--- READING TEXT ---
━━━━━━━━━━

The three waterside workers were on board the Panamanian flag of convenience vessel Cos Knight at the Blue Scope Steel, Patrick Stevedores wharves loading slabs of steel for Korea, when the wire on the ship's crane snapped.  A 28 tonne slab of steel, the block off the crane and the crane's wire came crashing down almost on top of where they were standing just two feet away.

"Our guys had just lowered a load in the hold of the ship and were moving the second slab when bang the wire snapped and it fell from around 2 metres above where they'd been standing," said MUA branch secretary Gary Keane.  "They'd just taken a step back. As the steel load came down they dived out of the way.  The steel wire itself could have sliced them in half.  One bloke dived into a hole between two loads of steel, they others jumped onto another load.

"We are just lucky we don't have another three dead comrades," he said.

━━━━━━━━━━

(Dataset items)
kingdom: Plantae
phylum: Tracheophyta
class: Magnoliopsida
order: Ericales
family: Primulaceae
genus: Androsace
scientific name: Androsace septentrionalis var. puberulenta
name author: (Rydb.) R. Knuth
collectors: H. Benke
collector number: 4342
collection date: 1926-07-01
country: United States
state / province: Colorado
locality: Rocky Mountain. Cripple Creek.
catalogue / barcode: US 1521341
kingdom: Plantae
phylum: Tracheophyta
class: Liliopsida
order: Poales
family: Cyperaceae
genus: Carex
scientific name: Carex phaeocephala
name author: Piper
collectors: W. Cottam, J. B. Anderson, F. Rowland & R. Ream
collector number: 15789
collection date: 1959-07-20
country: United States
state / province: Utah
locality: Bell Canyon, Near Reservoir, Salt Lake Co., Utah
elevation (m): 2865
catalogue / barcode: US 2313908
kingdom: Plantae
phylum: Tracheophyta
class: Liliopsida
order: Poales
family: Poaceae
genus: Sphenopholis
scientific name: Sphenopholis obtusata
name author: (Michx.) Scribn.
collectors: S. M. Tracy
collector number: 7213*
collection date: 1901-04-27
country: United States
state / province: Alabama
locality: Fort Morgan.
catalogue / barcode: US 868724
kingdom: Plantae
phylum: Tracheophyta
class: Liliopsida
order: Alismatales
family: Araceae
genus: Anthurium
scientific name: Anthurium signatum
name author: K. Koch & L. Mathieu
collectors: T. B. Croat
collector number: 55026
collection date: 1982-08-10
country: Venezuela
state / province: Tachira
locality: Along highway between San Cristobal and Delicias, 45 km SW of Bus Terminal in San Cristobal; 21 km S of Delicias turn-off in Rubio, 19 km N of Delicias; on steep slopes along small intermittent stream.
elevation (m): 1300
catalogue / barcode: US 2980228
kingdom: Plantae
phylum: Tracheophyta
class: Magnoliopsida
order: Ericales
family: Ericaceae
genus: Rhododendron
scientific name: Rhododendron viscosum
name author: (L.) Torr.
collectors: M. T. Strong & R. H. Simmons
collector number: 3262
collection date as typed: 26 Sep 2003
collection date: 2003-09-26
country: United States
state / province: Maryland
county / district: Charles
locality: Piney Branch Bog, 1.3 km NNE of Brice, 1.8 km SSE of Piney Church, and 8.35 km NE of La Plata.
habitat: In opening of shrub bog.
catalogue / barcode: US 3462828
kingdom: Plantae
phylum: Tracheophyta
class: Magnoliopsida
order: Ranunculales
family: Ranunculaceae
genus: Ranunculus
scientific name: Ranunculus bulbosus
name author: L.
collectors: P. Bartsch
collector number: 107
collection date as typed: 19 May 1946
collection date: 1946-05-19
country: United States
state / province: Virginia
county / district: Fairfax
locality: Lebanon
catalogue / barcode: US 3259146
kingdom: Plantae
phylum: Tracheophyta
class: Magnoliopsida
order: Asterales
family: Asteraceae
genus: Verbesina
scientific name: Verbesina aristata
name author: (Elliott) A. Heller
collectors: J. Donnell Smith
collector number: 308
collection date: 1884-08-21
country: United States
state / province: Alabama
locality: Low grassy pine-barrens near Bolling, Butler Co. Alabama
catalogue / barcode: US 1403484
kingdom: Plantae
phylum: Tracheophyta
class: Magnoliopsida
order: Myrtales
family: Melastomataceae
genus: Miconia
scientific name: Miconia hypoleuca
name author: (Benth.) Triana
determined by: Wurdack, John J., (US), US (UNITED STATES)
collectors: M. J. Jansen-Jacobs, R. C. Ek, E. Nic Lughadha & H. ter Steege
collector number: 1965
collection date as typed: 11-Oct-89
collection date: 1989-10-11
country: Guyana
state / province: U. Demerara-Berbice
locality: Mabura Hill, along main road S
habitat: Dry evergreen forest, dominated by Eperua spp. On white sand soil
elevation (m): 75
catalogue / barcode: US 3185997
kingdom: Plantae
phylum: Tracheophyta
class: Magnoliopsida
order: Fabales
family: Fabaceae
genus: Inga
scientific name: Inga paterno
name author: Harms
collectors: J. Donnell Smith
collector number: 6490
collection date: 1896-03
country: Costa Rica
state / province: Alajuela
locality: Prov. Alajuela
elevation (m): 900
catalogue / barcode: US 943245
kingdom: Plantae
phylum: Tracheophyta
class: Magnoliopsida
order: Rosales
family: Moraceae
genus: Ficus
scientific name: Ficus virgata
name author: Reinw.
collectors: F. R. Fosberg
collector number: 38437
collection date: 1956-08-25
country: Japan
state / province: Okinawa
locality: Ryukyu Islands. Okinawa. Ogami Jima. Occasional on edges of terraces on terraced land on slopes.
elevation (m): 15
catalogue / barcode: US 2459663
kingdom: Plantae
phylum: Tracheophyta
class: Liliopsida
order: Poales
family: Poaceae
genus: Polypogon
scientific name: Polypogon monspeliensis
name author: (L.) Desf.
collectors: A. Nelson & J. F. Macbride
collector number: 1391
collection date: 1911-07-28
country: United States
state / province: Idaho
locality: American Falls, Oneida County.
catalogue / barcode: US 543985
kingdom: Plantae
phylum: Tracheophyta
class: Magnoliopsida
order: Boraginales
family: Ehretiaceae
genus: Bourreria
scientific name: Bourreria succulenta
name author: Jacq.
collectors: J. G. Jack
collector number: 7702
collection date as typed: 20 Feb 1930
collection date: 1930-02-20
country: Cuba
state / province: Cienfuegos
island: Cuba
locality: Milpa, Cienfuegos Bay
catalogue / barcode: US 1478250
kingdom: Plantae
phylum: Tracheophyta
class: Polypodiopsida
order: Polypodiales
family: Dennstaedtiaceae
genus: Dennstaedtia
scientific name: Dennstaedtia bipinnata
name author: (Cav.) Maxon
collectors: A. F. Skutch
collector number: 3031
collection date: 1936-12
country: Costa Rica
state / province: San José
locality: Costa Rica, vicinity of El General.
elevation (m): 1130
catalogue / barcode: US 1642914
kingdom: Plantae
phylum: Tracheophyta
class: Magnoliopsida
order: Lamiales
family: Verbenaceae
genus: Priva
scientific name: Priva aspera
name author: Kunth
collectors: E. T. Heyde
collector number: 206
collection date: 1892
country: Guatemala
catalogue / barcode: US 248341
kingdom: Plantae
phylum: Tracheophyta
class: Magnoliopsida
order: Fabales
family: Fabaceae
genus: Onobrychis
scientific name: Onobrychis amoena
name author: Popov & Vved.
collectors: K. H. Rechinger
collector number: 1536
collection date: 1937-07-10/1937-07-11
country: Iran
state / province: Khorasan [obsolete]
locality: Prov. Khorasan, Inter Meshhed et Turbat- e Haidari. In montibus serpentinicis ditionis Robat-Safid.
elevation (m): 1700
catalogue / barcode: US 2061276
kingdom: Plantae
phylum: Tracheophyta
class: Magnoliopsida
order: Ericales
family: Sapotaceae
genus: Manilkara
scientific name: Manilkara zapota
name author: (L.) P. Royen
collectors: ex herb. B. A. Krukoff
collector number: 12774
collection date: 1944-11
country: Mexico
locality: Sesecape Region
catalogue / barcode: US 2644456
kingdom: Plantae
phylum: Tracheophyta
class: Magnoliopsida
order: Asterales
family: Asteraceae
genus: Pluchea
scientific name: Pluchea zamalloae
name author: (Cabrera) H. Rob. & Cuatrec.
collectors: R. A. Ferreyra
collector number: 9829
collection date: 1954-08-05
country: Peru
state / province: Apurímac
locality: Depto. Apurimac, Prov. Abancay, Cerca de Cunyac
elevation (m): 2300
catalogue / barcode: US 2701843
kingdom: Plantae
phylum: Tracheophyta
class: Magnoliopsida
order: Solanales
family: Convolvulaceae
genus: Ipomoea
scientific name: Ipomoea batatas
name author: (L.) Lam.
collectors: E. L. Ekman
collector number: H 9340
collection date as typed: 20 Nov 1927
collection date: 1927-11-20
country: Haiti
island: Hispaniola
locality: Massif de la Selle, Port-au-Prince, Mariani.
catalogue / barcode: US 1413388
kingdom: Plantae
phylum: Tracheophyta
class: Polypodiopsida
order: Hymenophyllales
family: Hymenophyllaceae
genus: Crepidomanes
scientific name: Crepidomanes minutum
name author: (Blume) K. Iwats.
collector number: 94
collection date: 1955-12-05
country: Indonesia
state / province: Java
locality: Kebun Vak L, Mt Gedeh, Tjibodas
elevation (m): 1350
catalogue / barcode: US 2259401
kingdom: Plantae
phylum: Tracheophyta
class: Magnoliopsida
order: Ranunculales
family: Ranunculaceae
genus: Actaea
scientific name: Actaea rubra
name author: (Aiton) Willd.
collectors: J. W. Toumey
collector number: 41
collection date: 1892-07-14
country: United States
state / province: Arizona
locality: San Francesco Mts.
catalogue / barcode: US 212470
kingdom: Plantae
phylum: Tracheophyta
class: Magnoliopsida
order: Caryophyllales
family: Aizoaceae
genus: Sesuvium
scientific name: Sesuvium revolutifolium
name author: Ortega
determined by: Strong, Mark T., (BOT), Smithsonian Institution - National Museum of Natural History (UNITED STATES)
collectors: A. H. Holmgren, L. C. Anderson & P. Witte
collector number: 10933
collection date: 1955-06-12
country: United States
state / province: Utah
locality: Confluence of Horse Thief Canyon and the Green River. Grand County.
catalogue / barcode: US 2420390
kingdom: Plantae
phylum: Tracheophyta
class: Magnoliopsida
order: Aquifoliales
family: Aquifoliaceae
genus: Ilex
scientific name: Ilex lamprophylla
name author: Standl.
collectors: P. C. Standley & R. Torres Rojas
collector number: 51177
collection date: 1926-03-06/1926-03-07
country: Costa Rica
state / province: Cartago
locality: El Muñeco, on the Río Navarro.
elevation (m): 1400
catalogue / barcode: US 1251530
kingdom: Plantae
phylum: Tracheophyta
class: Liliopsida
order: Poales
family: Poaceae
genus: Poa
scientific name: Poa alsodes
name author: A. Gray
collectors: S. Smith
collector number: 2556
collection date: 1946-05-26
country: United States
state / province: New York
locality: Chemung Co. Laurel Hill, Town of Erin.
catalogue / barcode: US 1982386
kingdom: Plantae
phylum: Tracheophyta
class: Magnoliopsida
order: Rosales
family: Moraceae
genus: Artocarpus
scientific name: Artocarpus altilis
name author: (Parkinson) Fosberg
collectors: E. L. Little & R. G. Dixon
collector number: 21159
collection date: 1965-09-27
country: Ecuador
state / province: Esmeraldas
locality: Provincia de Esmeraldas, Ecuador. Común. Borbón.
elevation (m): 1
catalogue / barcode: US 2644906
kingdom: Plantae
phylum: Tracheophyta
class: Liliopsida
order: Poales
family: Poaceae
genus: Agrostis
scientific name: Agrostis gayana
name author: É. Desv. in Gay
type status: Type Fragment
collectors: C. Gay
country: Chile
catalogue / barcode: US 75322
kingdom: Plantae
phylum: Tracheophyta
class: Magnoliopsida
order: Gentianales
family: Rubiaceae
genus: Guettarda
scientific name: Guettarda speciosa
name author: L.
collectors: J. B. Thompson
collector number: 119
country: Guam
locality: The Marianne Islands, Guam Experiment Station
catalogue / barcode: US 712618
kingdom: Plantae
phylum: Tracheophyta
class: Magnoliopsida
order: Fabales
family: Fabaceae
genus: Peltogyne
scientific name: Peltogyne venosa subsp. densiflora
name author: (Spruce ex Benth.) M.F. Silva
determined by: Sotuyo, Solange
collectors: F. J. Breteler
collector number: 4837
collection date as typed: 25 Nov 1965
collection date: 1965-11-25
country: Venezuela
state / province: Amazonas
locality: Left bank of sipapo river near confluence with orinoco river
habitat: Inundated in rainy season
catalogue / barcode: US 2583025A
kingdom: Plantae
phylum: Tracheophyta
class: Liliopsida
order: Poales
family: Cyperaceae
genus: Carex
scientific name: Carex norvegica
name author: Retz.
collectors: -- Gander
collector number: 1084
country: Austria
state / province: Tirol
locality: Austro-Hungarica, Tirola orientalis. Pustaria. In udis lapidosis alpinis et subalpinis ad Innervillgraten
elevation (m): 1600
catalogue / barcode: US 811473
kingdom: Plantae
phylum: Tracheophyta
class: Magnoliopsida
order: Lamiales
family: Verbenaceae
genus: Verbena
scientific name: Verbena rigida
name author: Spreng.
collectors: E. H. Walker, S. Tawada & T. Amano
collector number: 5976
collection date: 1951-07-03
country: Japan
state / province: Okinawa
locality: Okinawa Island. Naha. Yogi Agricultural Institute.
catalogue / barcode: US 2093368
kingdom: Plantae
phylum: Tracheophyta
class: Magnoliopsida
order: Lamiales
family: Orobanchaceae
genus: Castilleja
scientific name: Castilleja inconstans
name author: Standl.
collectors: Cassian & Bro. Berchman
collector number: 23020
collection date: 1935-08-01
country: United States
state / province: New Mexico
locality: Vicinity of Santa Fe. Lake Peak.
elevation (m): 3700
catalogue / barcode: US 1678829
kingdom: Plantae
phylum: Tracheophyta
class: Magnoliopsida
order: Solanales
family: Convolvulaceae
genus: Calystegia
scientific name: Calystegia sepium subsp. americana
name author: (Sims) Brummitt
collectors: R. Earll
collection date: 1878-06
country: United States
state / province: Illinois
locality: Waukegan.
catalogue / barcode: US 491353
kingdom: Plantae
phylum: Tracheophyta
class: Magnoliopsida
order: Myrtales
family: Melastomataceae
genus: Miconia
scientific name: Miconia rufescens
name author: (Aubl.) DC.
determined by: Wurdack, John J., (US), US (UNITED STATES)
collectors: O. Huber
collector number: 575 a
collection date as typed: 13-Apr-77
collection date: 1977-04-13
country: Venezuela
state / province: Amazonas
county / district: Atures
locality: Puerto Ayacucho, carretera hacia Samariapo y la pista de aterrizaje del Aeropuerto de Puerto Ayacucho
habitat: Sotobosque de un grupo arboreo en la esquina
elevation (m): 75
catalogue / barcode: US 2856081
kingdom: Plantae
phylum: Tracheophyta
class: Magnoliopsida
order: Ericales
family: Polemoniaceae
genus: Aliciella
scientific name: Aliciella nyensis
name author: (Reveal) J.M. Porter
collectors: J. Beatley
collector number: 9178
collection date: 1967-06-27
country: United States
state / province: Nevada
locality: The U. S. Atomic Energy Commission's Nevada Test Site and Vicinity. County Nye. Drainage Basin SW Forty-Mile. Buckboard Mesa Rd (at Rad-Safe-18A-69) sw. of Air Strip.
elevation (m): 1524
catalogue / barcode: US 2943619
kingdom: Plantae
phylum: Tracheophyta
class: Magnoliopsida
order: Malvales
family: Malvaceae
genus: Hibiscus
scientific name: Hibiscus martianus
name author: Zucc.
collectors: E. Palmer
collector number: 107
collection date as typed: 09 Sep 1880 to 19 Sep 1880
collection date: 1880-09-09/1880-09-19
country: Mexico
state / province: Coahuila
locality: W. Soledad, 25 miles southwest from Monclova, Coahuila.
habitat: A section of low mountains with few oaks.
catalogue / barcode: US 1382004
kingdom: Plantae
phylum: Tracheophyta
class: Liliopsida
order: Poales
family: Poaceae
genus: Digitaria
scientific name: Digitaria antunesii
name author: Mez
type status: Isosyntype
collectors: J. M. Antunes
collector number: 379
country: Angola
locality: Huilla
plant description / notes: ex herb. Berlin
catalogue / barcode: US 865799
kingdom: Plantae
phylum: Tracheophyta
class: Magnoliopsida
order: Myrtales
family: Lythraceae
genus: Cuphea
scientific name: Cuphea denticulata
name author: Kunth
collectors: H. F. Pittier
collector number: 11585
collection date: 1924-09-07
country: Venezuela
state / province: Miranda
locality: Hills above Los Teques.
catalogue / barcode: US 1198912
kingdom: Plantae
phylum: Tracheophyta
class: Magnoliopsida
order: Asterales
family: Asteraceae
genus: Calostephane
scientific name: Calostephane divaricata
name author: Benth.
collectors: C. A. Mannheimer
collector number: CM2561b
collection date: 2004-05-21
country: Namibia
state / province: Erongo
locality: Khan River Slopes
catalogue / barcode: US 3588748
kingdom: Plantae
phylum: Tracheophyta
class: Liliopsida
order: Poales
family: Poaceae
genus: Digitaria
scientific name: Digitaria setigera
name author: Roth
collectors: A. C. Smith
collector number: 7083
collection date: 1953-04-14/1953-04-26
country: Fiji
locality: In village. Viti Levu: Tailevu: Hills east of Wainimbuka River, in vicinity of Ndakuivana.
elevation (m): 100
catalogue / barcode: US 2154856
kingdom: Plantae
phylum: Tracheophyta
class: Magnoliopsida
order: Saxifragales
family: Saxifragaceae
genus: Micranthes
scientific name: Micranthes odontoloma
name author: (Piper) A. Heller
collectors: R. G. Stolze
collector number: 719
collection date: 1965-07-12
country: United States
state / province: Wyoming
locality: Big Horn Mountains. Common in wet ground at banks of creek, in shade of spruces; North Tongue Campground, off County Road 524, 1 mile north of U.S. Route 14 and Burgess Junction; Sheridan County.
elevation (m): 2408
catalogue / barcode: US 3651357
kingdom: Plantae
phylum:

━━━━━━━━━━

--- THINGS TO DO ---
(A) Can you retype the crane accident account from "The three waterside" to "onto another load.", inclusive?
(B) How would the account of the snapped crane wire at the steel wharf go on? Extend it from its last sentence.

--- ANSWERS FOR THE EXERCISE ---
(A)
The three waterside workers were on board the Panamanian flag of convenience vessel Cos Knight at the Blue Scope Steel, Patrick Stevedores wharves loading slabs of steel for Korea, when the wire on the ship's crane snapped.  A 28 tonne slab of steel, the block off the crane and the crane's wire came crashing down almost on top of where they were standing just two feet away.

"Our guys had just lowered a load in the hold of the ship and were moving the second slab when bang the wire snapped and it fell from around 2 metres above where they'd been standing," said MUA branch secretary Gary Keane.  "They'd just taken a step back. As the steel load came down they dived out of the way.  The steel wire itself could have sliced them in half.  One bloke dived into a hole between two loads of steel, they others jumped onto another load.

(B)
Had the workers been overseeing another lift from the wharf, the wire could have snapped with the load 25 metres up and there would have been little chance of anyone escaping alive.

"This is just another case of ships of shame, floating factories, coming into our harbours and putting life and limb at risk," said MUA National Secretary Paddy Crumlin.  "We very nearly had three dead the day after burying our Port Botany comrade.

"It just another wake up call that we need a national safety code on our wharves, including full ship inspections before job start.  And we need shipping reform to move forward so we don't have so many ships of shame on our coast, destroying our environment and threatening workers lives."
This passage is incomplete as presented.